EXERCISE OBJECTIVE - Give every entry again, unchanged, and leave its images out.

--------------------------------

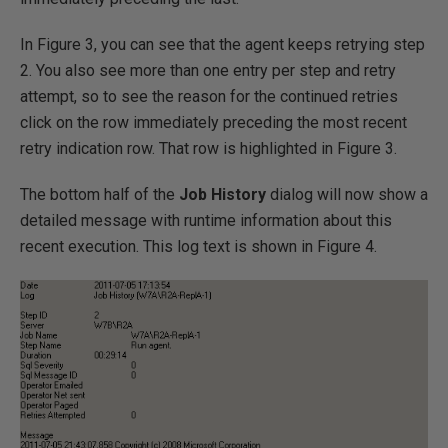
In Figure 3, you can see that the agent keeps retrying step
2. You also see more than one entry per step and retry
attempt, so to see the reason for the continued retries
click on the row immediately preceding the most recent
retry indication row. That row is highlighted in Figure 3.
The bottom half of the
Job History
dialog will now show a
detailed message with runtime information about this
recent execution. This log text is shown in Figure 4.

--------------------------------

TASK SOLUTION -
In Figure 3, you can see that the agent keeps retrying step
2. You also see more than one entry per step and retry
attempt, so to see the reason for the continued retries
click on the row immediately preceding the most recent
retry indication row. That row is highlighted in Figure 3.
The bottom half of the
Job History
dialog will now show a
detailed message with runtime information about this
recent execution. This log text is shown in Figure 4.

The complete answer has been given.